これら2つのマインドは依存症ギャンブラーのみが陥る錯覚といってよい。依存の根底に流れている狂った金銭感覚は、殆どがこれら2つの錯覚が起源になっている。
「行く理由」を取り除くことは可能か?
そしてもう一つ難儀なのは、依存症ギャンブラーが「経済的に困っているから、今はやめられない」と考えてしまうことだ。しかしながら、これは何とかしやすいマインドである。
ギャンブルの負けをギャンブルで取り返そうするマインドは、一朝一夕に取り除くことはできない。同様に、ギャンブルで得る大金を当てにするマインドというのも早々簡単には無くならないだろう。
おそらくだが、これら2つの呪縛から逃れることができるのは、断ギャンブルを始めてから数年先である。
だが、「経済的に困っているから、今はやめられない」と考えるのは、速効で修正可能な場合が多い。例えばカミングアウトして家族に一切の金銭管理をお願いすれば、それで解決する。
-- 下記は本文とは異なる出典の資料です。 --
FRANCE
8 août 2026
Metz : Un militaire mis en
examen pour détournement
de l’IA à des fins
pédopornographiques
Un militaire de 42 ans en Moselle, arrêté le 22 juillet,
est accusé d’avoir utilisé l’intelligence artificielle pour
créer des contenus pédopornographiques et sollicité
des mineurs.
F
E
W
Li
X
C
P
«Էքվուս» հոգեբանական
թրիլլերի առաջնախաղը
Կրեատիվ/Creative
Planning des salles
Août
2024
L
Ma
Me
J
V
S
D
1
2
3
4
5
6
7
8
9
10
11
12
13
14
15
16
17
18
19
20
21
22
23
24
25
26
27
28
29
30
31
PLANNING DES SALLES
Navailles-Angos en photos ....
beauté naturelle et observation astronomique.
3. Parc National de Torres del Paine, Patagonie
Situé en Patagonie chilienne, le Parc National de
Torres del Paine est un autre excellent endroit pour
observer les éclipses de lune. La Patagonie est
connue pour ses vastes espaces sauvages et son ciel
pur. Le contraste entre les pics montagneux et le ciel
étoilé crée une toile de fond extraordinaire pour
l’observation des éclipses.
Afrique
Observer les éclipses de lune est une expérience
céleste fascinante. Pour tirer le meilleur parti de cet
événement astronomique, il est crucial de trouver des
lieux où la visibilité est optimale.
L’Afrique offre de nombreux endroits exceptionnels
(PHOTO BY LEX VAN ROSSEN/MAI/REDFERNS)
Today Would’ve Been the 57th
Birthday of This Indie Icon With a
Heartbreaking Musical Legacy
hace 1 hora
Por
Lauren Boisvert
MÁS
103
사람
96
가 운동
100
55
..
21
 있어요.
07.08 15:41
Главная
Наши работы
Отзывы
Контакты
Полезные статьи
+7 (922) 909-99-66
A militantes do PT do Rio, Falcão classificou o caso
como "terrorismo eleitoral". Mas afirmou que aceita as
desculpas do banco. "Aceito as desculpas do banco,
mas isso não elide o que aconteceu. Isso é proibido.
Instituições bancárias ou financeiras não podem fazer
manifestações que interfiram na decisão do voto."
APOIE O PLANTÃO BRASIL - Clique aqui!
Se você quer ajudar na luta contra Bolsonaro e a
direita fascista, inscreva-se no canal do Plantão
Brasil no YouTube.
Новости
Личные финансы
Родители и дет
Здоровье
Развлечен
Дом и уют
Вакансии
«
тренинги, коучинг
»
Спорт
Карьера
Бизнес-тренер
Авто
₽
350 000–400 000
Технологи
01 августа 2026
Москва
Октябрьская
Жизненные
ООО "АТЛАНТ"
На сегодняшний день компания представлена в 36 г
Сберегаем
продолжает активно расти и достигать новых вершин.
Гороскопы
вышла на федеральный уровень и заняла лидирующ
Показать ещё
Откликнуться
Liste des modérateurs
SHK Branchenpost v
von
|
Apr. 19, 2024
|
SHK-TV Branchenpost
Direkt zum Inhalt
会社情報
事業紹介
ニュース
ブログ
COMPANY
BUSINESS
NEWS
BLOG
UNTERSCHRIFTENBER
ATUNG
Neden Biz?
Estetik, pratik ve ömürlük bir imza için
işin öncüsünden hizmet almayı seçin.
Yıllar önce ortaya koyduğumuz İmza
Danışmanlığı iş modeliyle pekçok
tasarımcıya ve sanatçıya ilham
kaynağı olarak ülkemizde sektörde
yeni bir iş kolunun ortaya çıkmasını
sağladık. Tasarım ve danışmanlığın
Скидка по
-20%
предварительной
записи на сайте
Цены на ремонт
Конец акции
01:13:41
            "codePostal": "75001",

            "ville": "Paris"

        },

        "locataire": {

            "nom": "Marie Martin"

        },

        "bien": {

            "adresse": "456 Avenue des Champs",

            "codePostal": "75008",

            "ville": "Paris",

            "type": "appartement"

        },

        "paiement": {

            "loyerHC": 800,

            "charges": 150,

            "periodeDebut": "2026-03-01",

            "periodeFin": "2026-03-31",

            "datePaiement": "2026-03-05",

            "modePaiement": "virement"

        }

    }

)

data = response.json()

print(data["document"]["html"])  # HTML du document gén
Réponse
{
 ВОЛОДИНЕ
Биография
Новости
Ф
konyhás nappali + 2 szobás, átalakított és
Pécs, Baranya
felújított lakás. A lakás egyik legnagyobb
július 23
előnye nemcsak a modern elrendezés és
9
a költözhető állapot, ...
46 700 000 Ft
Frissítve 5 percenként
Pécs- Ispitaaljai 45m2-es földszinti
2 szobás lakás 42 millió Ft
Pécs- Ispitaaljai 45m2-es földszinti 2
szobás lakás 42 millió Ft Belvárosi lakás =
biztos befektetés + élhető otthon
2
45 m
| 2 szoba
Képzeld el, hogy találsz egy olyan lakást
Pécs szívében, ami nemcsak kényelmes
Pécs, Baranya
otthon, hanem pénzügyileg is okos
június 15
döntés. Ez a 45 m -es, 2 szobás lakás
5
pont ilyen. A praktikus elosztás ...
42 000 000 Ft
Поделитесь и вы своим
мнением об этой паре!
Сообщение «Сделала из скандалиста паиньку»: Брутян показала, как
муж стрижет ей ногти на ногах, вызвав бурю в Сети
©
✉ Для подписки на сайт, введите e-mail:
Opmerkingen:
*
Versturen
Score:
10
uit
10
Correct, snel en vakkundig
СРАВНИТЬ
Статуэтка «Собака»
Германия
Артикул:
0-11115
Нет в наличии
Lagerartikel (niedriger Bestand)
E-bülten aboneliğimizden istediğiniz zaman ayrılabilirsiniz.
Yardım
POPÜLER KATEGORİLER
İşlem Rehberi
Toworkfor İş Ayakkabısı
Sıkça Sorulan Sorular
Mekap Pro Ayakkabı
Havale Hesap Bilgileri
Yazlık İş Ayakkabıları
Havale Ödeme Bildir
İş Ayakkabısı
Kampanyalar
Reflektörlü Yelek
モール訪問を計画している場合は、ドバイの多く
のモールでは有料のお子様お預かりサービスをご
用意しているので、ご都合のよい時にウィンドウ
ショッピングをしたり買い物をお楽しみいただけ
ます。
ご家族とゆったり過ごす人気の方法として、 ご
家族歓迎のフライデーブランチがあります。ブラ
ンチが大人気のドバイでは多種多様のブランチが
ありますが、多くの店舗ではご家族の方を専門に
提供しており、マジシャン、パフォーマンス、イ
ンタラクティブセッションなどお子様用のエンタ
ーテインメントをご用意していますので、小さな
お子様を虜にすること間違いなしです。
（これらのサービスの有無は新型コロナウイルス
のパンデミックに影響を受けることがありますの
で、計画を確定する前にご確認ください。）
カミングアウトは敷居が高い物だが、思い切ってやった結果、「肩の荷が下りました」と話される方が多い。その理由について聞いてみると、「これで、お金の心配をしなくて良くなりました」とか「これからウソをつかなくてすみます」とか、人によっては「もうパチンコしなくて良いと思うと、気持ちが晴れました」と仰ることがある。